Today I need to run. The urge comes with the same unstoppable certainty of a face-twisting, germ-blasting sneeze.
Today I need to run. The urge comes with the same unstoppable certainty of a face-twisting, germ-blasting sneeze. One minute everything is fine, then suddenly I don’t just think, but know with an in-the-bones certainty that an involuntary action is about to take place.
All I get to control is where.
Spelunking through my closet, I find and unearth several old, yard work-bound running shoes. From these I salvage enough spare parts (laces, two soles, part of a tongue) to patch together one sturdy pair. Then it’s out the door, truck, 64 East, 195 South, onto the Downtown Expressway and then quickly off it at the Roseneath exit. When I reach Boulevard Bridge I discover there’s only enough change in the armrest for one pass through the tolls, making my little outing feel like a one way trip.

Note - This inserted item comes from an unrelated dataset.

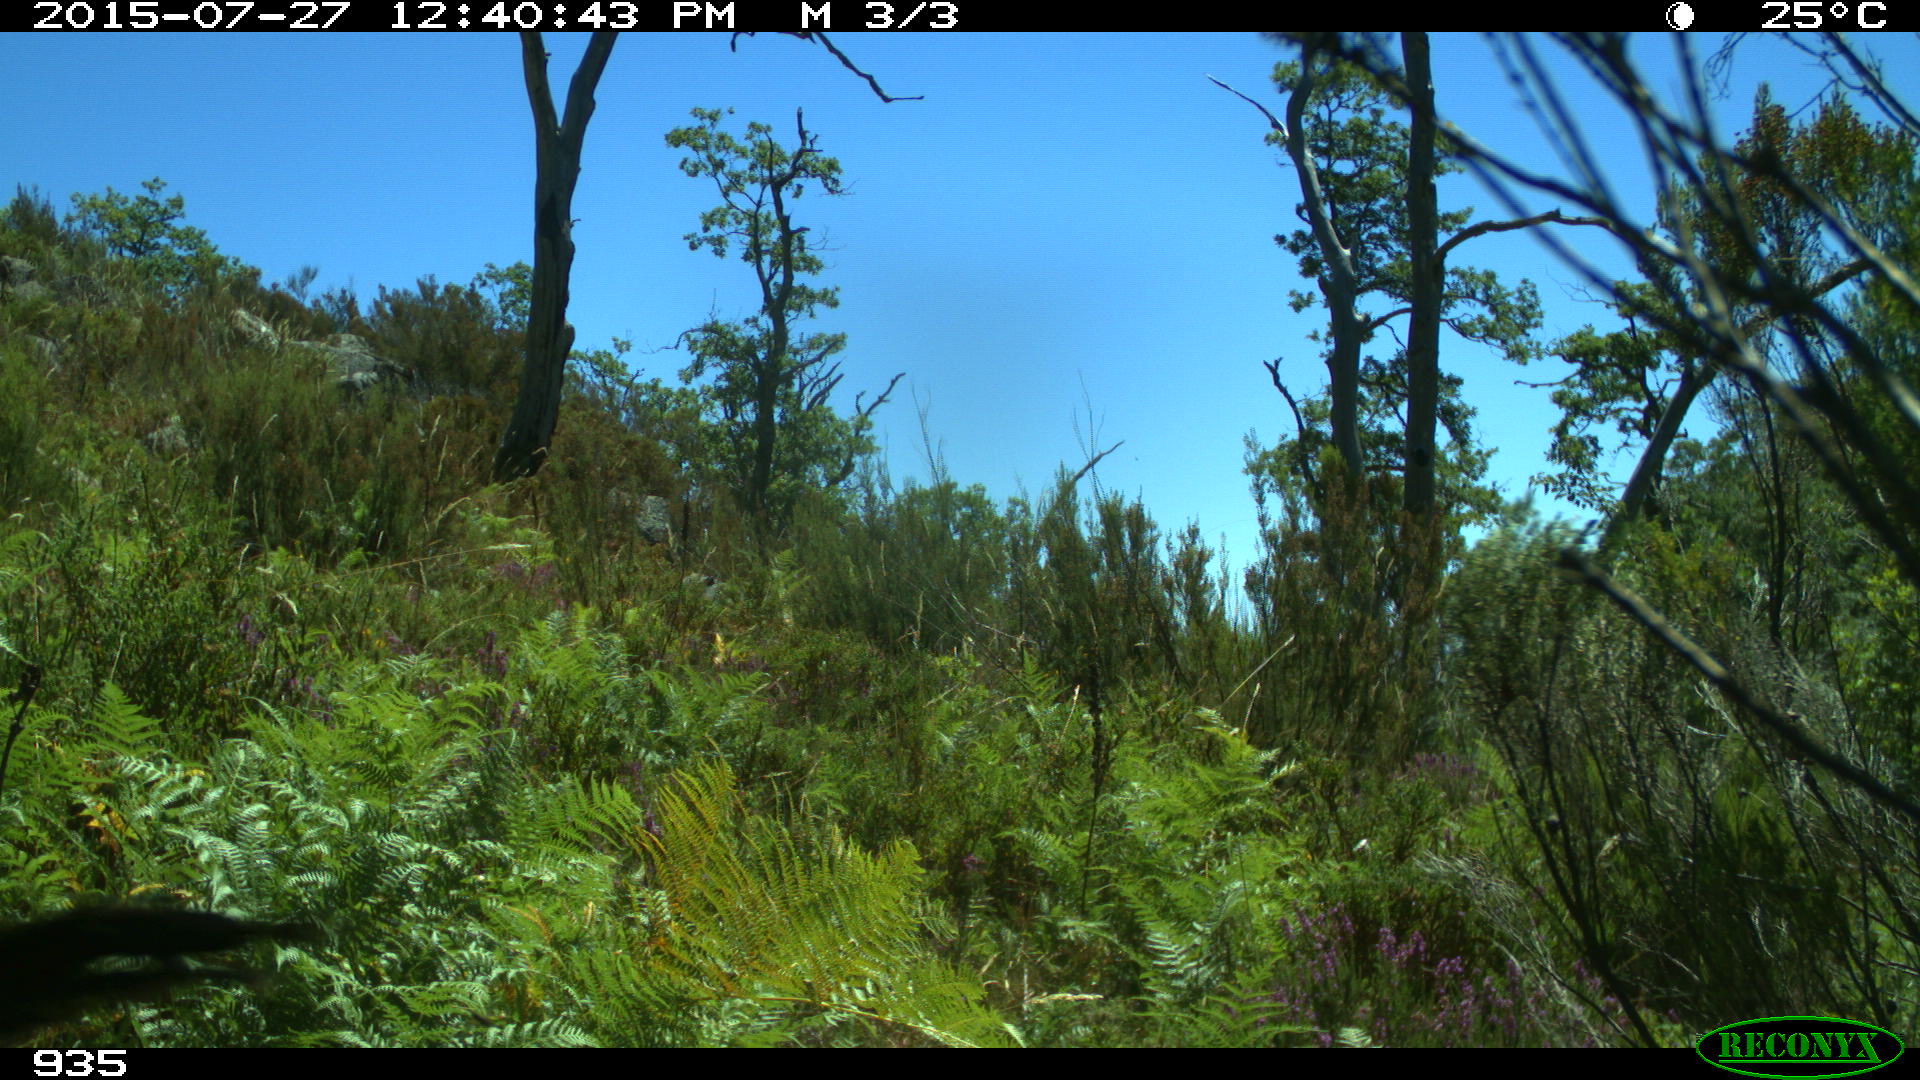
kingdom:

On the footbridge to my right cyclists zoom past pedestrians as I zoom past them; all of us lit by the purple and orange glow of the early morning sky. Weaving and winding I reach Riverside Drive and park at Reedy Creek. I stretch, walk and take-off westward. It’s November, and autumn is moving quickly from the trees to the ground. The same leaves that a few months ago prevented easy viewing of the river now attempt to conceal the trail, but it doesn’t matter. I pull the chilly air in through my nose, jut out my chin, and exhale a cloud the size of a volleyball.
I needed to run today, but not at the gym, bouncing along to the whiny, rubbery whir of the treadmill, forced to watch seven TV’s at once. And not again through the same old neighborhoods (house, house, house, another house.) I need to be out here on a wooded path, snaking through a riverside forest, running atop summer-fried leaves.
Every runner has a second home, and the James River Park System is mine. The steady, sandy tap of my Frankensteined shoes jabbing into the Buttermilk Trail feels like a second heart beat.
Out here I get to do more than just run. I traverse, navigate, wander and dodge. Rain slick boulders are sidestepped. Half-fallen trees are ducked. Stone-riddled creeks are hurdled (some more successfully than others.) The undulating terrain makes gravity my personal trainer, but we keep it fun. A row of tree roots appear and I touch my feet to each one like fingers walking up the keys of a piano. In the distance there’s a steeply banked turn. I accelerate, and my center of gravity unfurls like wings.